Does Medicare Cover Long-term Care?

Many Americans are grossly underinsured against the risk of devastating long-term care costs. According to the 2016 annual Cost of Care Survey from Genworth, the average cost for a semi-private room in a long-term care skilled nursing facility is $82,125 and rising while the average assisted living facility costs $43,539 per year, on average. Both are enough to swallow most or all of the income produced by many pensions and other sources of retirement income.

Medicare Generally Does Not Cover Long Term Care Costs

The vast majority of long term care expenses are not covered under Medicare. Instead, long term care costs for chronic conditions not related to a very recent hospitalization and must be funded either via private long term care insurance or paid for out of pocket.

What Nursing and Rehab Care Does Medicare Cover?

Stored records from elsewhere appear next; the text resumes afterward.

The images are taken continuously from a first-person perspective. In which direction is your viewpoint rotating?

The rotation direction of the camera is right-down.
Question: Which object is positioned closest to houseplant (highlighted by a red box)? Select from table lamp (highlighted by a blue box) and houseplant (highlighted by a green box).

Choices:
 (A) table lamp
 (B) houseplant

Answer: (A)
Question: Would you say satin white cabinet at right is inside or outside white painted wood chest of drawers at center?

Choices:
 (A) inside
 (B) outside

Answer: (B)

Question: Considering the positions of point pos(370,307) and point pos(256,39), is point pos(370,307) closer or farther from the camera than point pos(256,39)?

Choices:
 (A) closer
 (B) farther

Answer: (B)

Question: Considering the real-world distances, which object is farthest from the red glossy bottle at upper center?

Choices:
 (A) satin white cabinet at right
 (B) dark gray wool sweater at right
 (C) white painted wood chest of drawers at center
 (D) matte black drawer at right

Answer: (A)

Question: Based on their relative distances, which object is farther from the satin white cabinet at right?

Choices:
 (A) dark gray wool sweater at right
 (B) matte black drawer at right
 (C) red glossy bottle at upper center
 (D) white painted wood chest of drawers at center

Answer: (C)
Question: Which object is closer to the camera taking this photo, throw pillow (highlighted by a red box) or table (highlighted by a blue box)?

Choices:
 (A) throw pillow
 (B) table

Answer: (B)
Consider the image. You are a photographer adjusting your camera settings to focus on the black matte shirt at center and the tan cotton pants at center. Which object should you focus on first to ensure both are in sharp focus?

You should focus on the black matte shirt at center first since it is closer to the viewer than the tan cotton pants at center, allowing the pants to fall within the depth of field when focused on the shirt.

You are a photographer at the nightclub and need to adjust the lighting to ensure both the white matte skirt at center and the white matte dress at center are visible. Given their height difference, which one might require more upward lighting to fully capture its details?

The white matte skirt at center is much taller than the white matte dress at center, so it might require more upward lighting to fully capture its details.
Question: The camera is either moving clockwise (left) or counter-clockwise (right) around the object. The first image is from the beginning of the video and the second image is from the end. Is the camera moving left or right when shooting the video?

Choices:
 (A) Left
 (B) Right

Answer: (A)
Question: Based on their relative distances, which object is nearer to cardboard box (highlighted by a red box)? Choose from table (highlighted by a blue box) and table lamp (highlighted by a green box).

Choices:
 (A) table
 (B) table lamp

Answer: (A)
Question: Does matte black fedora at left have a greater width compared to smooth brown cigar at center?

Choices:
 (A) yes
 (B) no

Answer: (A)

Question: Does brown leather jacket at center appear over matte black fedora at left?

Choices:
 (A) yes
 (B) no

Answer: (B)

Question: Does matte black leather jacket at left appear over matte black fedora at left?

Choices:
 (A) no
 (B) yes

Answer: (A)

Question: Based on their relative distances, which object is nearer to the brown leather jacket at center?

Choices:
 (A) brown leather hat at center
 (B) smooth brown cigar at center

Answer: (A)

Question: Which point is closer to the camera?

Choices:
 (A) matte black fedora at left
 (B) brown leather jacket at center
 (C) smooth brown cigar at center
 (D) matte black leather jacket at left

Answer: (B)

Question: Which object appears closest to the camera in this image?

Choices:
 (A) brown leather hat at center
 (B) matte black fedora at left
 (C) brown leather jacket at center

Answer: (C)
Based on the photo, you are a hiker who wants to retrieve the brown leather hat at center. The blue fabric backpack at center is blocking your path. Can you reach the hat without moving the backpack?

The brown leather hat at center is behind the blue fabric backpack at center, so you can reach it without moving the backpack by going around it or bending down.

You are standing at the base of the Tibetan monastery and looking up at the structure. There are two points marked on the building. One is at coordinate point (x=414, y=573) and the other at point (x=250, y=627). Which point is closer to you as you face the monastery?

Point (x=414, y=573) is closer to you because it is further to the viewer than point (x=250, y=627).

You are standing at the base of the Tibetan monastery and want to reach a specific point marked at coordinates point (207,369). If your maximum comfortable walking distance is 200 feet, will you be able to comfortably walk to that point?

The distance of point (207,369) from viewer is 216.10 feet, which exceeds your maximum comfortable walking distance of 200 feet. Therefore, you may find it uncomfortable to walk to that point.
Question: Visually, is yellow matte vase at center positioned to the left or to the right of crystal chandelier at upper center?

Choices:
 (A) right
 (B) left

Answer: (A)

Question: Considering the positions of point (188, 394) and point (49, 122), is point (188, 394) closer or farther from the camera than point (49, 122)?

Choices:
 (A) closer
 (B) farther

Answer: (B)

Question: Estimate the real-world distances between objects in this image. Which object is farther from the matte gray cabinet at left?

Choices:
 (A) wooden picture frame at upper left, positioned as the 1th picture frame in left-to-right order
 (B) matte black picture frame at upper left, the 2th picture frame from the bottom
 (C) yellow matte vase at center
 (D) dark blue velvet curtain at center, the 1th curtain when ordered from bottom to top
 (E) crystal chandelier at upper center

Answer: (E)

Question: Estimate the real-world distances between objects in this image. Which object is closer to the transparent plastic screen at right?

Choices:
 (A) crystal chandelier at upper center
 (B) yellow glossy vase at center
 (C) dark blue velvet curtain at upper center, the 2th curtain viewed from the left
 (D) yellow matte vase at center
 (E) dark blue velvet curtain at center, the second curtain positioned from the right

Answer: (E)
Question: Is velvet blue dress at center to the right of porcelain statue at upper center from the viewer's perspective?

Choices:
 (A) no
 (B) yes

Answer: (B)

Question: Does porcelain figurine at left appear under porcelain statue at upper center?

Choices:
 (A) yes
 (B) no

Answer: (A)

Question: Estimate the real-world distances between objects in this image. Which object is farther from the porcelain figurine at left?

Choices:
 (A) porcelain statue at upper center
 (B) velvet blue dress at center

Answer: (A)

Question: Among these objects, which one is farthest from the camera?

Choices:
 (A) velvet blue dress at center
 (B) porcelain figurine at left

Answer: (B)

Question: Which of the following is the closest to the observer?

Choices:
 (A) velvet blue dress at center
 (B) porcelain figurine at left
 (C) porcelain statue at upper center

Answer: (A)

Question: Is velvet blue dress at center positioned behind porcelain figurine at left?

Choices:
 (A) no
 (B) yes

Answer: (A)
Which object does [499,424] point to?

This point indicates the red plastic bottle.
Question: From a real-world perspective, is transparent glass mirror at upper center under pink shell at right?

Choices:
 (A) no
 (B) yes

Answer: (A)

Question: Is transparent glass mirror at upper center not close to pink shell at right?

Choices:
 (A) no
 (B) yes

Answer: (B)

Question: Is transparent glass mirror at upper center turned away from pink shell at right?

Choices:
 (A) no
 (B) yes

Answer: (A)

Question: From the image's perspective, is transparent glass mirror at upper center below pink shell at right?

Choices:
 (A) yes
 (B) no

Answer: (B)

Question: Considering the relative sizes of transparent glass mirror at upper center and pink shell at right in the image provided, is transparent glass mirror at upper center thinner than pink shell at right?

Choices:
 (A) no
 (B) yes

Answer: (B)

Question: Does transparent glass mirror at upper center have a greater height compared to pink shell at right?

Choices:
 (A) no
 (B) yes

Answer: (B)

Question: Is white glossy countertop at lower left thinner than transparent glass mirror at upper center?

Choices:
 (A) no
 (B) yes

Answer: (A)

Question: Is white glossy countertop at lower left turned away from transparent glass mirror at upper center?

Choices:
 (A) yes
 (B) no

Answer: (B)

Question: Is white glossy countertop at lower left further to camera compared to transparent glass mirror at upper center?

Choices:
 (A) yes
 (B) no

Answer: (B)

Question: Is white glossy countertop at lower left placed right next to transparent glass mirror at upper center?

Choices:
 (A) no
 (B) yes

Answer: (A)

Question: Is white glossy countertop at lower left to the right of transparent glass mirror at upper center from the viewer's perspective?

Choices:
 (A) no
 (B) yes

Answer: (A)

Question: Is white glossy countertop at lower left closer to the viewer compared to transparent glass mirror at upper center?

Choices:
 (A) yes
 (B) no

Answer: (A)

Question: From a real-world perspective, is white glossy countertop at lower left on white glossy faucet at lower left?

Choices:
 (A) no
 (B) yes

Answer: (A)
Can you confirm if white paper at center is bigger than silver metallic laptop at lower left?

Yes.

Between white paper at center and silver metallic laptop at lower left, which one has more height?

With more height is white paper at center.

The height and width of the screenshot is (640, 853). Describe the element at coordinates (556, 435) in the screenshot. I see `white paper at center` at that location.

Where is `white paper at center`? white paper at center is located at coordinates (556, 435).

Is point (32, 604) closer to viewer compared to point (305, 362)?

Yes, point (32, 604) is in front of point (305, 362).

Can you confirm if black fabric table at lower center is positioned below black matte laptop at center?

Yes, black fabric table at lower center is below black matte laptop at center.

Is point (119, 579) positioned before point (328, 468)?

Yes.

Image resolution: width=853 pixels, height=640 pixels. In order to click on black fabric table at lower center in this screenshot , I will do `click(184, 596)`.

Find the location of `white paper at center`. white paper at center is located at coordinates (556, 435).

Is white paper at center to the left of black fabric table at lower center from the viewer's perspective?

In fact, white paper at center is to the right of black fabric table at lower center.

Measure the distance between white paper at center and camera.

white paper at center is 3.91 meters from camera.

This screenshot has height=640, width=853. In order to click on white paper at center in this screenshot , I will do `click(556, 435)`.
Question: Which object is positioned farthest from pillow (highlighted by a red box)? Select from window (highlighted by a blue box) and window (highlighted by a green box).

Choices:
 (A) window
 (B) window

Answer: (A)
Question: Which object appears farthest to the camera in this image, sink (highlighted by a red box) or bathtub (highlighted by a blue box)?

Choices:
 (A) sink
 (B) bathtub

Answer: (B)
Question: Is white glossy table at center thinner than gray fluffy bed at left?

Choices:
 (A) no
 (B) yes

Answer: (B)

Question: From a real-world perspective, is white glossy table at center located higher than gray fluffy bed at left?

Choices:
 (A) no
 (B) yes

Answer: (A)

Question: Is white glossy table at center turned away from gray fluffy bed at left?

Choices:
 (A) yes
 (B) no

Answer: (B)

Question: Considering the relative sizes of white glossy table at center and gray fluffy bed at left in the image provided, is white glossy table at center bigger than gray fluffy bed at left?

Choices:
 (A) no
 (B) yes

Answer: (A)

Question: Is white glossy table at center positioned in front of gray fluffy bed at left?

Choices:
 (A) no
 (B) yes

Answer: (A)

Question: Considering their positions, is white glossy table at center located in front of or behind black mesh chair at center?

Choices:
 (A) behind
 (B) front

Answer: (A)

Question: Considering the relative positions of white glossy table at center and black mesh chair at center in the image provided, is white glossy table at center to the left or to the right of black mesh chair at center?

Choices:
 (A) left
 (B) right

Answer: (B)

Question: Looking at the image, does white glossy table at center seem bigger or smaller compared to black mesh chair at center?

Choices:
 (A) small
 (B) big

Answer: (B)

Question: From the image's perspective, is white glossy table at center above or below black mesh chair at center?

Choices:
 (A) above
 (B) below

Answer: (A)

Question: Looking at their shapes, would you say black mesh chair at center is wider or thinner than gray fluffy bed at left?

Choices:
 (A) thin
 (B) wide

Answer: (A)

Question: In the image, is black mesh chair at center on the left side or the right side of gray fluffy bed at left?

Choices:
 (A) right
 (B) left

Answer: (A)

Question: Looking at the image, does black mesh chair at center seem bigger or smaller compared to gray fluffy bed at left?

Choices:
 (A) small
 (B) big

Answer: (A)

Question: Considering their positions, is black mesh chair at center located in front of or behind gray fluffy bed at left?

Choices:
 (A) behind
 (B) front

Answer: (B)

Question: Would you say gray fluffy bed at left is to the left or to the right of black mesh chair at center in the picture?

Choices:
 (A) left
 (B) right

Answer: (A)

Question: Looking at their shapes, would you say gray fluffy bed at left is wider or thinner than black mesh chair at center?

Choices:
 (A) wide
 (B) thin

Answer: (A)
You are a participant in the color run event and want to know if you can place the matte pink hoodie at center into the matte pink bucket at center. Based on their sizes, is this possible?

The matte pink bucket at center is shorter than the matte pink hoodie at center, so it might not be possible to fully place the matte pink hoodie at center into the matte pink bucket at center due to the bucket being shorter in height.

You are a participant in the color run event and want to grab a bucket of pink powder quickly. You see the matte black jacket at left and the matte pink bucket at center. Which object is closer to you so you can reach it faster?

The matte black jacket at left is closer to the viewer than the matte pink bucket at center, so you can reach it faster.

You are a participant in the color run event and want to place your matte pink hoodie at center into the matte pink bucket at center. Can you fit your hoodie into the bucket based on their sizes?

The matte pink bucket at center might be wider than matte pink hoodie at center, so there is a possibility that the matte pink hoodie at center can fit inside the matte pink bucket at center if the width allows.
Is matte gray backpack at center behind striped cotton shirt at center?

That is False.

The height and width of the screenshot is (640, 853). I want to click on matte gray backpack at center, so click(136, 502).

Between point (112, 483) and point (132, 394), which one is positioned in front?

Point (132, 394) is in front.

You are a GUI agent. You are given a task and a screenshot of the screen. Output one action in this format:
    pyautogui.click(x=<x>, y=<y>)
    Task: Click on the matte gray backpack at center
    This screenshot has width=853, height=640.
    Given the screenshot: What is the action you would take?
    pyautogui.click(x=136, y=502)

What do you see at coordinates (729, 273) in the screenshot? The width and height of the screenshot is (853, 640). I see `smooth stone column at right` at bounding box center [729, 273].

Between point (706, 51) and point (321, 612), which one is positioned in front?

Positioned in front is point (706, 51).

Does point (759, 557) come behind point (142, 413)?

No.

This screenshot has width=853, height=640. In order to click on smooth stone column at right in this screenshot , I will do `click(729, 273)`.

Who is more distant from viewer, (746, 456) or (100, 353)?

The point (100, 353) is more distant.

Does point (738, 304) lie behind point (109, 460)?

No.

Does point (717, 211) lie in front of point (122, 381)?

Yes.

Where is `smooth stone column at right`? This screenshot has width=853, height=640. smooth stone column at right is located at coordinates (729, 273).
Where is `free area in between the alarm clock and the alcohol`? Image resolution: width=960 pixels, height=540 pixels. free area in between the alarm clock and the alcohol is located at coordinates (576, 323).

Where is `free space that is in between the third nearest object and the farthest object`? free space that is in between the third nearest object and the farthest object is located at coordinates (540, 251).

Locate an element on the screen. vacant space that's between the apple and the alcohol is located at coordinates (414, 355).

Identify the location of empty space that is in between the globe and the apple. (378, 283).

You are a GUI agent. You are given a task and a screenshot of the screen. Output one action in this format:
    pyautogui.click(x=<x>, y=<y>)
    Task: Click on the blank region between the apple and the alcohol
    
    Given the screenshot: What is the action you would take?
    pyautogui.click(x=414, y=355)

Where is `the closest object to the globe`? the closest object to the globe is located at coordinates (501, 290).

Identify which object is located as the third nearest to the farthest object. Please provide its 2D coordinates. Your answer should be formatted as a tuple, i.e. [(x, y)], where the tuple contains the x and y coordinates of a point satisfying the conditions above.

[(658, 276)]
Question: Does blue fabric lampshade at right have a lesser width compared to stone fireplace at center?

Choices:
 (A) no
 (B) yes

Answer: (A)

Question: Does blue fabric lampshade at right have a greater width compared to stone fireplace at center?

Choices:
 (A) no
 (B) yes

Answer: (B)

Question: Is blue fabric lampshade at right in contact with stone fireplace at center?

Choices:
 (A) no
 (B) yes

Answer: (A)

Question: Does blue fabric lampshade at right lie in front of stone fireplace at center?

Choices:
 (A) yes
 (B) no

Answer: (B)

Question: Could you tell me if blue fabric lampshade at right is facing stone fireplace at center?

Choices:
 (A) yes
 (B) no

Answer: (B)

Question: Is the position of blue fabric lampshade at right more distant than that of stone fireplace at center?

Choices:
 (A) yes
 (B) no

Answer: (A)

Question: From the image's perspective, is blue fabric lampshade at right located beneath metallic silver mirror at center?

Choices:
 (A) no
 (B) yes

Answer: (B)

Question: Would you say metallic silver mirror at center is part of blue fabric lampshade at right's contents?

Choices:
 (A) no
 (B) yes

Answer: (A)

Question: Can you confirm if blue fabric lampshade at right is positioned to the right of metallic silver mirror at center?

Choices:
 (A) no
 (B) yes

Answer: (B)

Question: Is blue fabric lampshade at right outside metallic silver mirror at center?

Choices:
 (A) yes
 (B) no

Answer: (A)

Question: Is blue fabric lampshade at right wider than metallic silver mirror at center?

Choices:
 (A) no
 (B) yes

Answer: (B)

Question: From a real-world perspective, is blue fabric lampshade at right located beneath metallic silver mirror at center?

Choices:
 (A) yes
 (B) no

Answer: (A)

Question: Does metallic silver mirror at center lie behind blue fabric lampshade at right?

Medicare will only pay for nursing home, rehab facility or custodial care under the very limited circumstances:

    • You have been admitted to a Medicare-certified nursing facility within 30 days of a hospitalization
    • You were hospitalized for not less than three days
    • You require skilled care, and not just custodial care and assistance with activities of daily living, such as assistance with bathing, dressing, toileting and feeding yourself. Examples of skilled care include specialized physical therapy or other types of therapy requiring the attention of licensed professionals.

Even if you meet all three conditions, Medicare will only cover your costs for a limited period of time. And the longer you remain in the nursing facility, the more you will have to pay out of pocket. For the first 20 days, Medicare will cover 100 percent of your costs. But for days 21 through 100, you must pay $140 per day out of pocket for long term care costs directly related to your prior hospitalization.

After day 100, you must pay all nursing home/long term care costs out of pocket.
To put things in perspective, only 20 percent of all nursing home stays last for less than three months, according to data from the American Association for Long Term Care Insurance. The average nursing home stay was 2.3 years for men, and 2.6 years for women. 24 percent of all nursing home stays last three years or longer, and 12 percent last for longer than five years.

Long term care costs aren’t limited to skilled nursing homes. Most long term care insurance policies cover a broad continuum of care, from in-home care and assistance to adult day care facilities to assisted living facilities – none of which are covered under Medicare.

Long term care insurance may also cover hospice care, as well. Every company has different specific benefits and exclusions.

America’s poorest may receive some coverage via Medicaid – after spending their liquid assets down to poverty level. Generally, states will allow families receiving Medicaid benefits to keep their homes, but when the beneficiary dies, the state Medicaid recovery program will put a lien on the home and other assets, effectively seizing them and preventing you from passing these assets along to your heirs and loved ones until the state recovers what it paid out in Medicaid benefits on your behalf.

The extremely wealthy, of course, can absorb the costs of long-term care.

But for most of us in the middle, some form of long term care insurance is necessary to protect retirement nest eggs and incomes against the risk of being consumed by high costs for long term or nursing home care. However, do not rely solely on Medicare to cover long term care or nursing home expenses.